Bowers uses personal interviews, observation and examination of public records to scrutinize the way rules review has worked in Illinois. JCAR was not cooperative with his study; indeed, he had to use the Illinois Freedom of Information Act in order to gain access to some of JCAR's files. In general, though sympathetic to the goals of rules review, Bowers is critical of the way the process has evolved in Illinois.

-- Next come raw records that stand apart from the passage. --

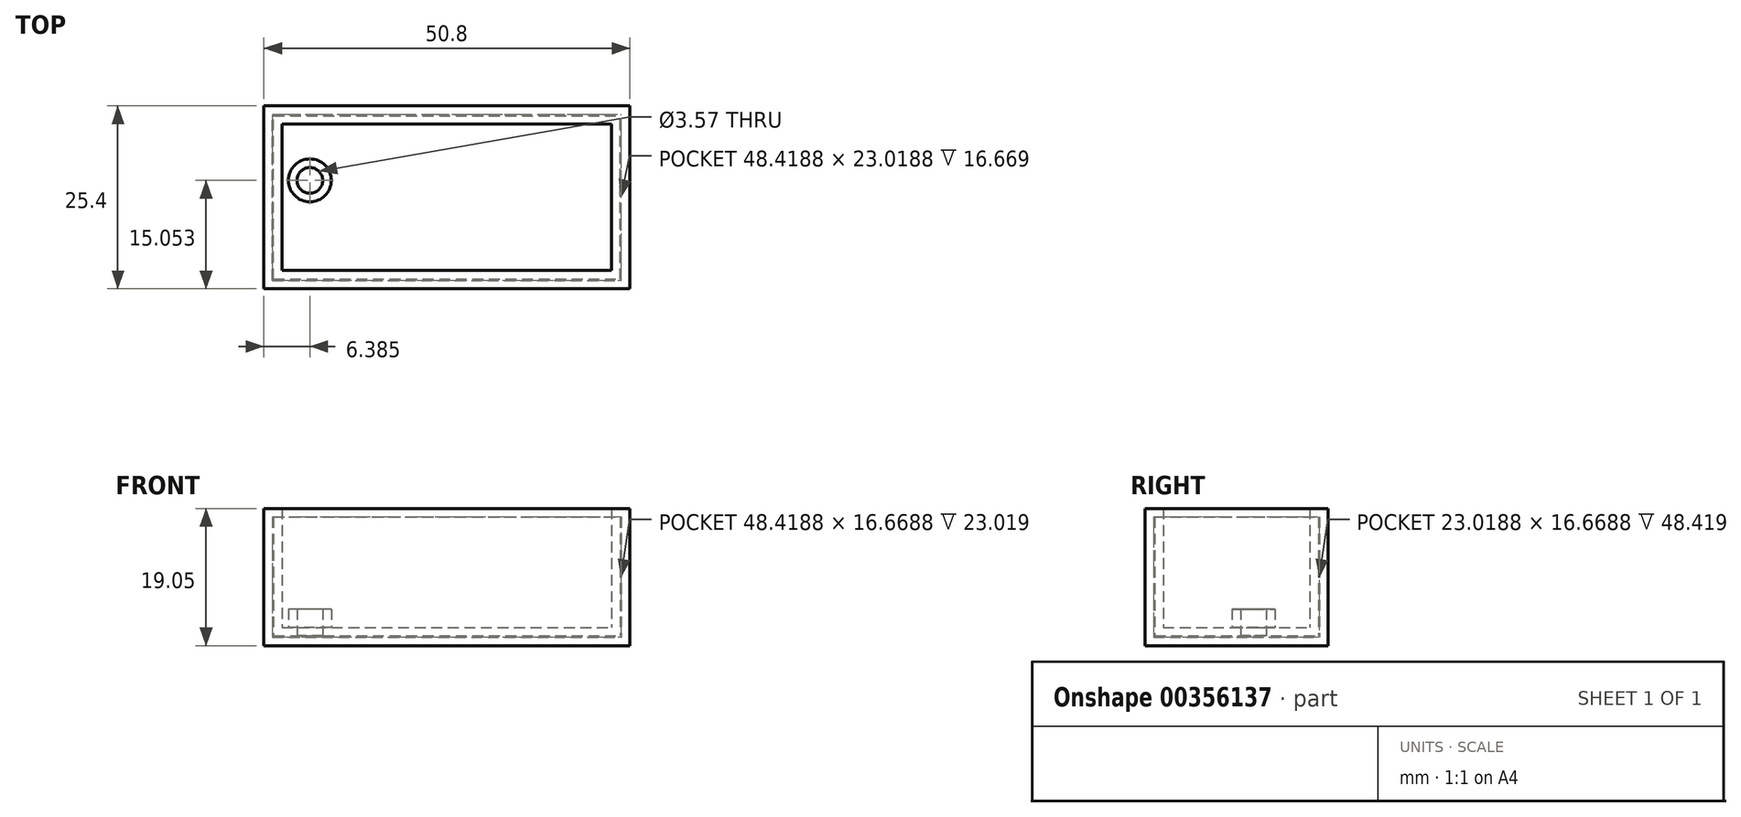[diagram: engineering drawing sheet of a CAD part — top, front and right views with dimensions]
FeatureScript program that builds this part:
annotation { "Feature Type Name" : "Feature", "Feature Type Description" : "" }
export const myFeature = defineFeature(function(context is Context, id is Id, definition is map)
    precondition{}
    {
        {
            var Q0;
            Q0=qCreatedBy(makeId("Top.planeOp"),FACE);
            var sketch = newSketch(context, id + "F0", { "sketchPlane" : qUnion([Q0])});
            skLineSegment(sketch, "E0.bottom", {"start": v(0, 0) * mm, "end": v(50.8, 0) * mm});
            skLineSegment(sketch, "E0.top", {"start": v(0, 25.4) * mm, "end": v(50.8, 25.4) * mm});
            skLineSegment(sketch, "E0.left", {"start": v(0, 0) * mm, "end": v(0, 25.4) * mm});
            skLineSegment(sketch, "E0.right", {"start": v(50.8, 0) * mm, "end": v(50.8, 25.4) * mm});
            skSolve(sketch);
        }
        {
            var Q0;
            Q0 = qSketchRegion(id + "F0", true);
            extrude(context, id + "F1", {"entities" : qUnion([Q0]), "depth" : 19.05 * mm});
        }
        {
            var Q0;
            Q0=makeQuery(id+"F1.opExtrude","CAP_FACE",FACE,{"disambiguationData":[OSD([sQuery(id+"F0.wireOp",EDGE,"E0.bottom"),sQuery(id+"F0.wireOp",EDGE,"E0.top"),sQuery(id+"F0.wireOp",EDGE,"E0.left"),sQuery(id+"F0.wireOp",EDGE,"E0.right")])],"isStart":false});
            shell(context, id + "F2", {"entities" : qUnion([Q0]), "thickness" : 2.54 * mm});
        }
        {
            var Q0;
            Q0=makeQuery(id+"F2.opShell","OFFSET_FACE",FACE,{"disambiguationData":[OSD([sQuery(id+"F0.wireOp",EDGE,"E0.bottom"),sQuery(id+"F0.wireOp",EDGE,"E0.top"),sQuery(id+"F0.wireOp",EDGE,"E0.left"),sQuery(id+"F0.wireOp",EDGE,"E0.right")])]});
            var sketch = newSketch(context, id + "F3", { "sketchPlane" : qUnion([Q0])});
            skCircle(sketch, "E1", {"center": v(6.39, 15.05) * mm, "radius": 2.98 * mm});
            skSolve(sketch);
        }
        {
            var Q0;
            Q0 = qSketchRegion(id + "F3", true);
            extrude(context, id + "F4", {"entities" : qUnion([Q0]), "operationType" : NewBodyOperationType.ADD, "depth" : 2.54 * mm});
        }
        {
            var Q0;
            Q0=makeQuery(id+"F4.opExtrude","CAP_FACE",FACE,{"disambiguationData":[OSD([sQuery(id+"F3.wireOp",EDGE,"E1")])],"isStart":false});
            shell(context, id + "F5", {"entities" : qUnion([Q0]), "thickness" : 1.2 * mm});
        }
    });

His major conclusions, based on the Illinois experience, are (1) that, although policy neutrality is a goal in rules review, it is not always possible; (2) that, for most legislators, rules review will have little legislative relevance; (3) that eventually rules review will become the domain of the small group of legislators for whom review does have relevance; and (4) that the senior staff of the reviewing agency can dominate the process so that, in effect, a new legislative bureaucracy will be regulating the old one. Bowers also argues that much of the "rules review undertaken by JCAR's staff appears to be driven by staff management's interest in organizational survival."

The effectiveness of rules review is highly dependent upon voluntary compliance of the state agencies. That compliance, in turn, is affected by the relationship between the rules review agency and those under review. In Illinois, these relationships are adversarial. Bowers asserts that Illinois agencies have a "remarkably low level" of compliance with "committee objections that question the statutory authority of their proposed regulations.'' Although rules review in Illinois is advisory, the General Assembly as a whole can enact corrective legislation, and Bowers gives us a case study of a conflict between JCAR and the Illinois Department of Nuclear Safety in which a legislative compromise was ultimately reached.

Bowers draws two general conclusions about the utility of rules review: First, ". . .it clearly provides some degree of oversight of the administrative discretion in rulemaking," and second, " . . .an advisory rules review process can educate state legislators to the importance of revising rulemaking authority in light of administrative experience and . . . [make] state agencies responsible to the rule of law rather than the vague expectation of informal politics.'' This is a far cry from reasserting legislative control of runaway rulemaking.

Regulating the Regulators is not light reading, but it is a clearly written and a perceptive look into the Illinois General Assembly's wrestling with the problem of administrative discretion and the creation of its own little bureaucracy.

David H. Everson is professor of political studies and public affairs at Sangamon State University. He is also editor of Comparative State Politics.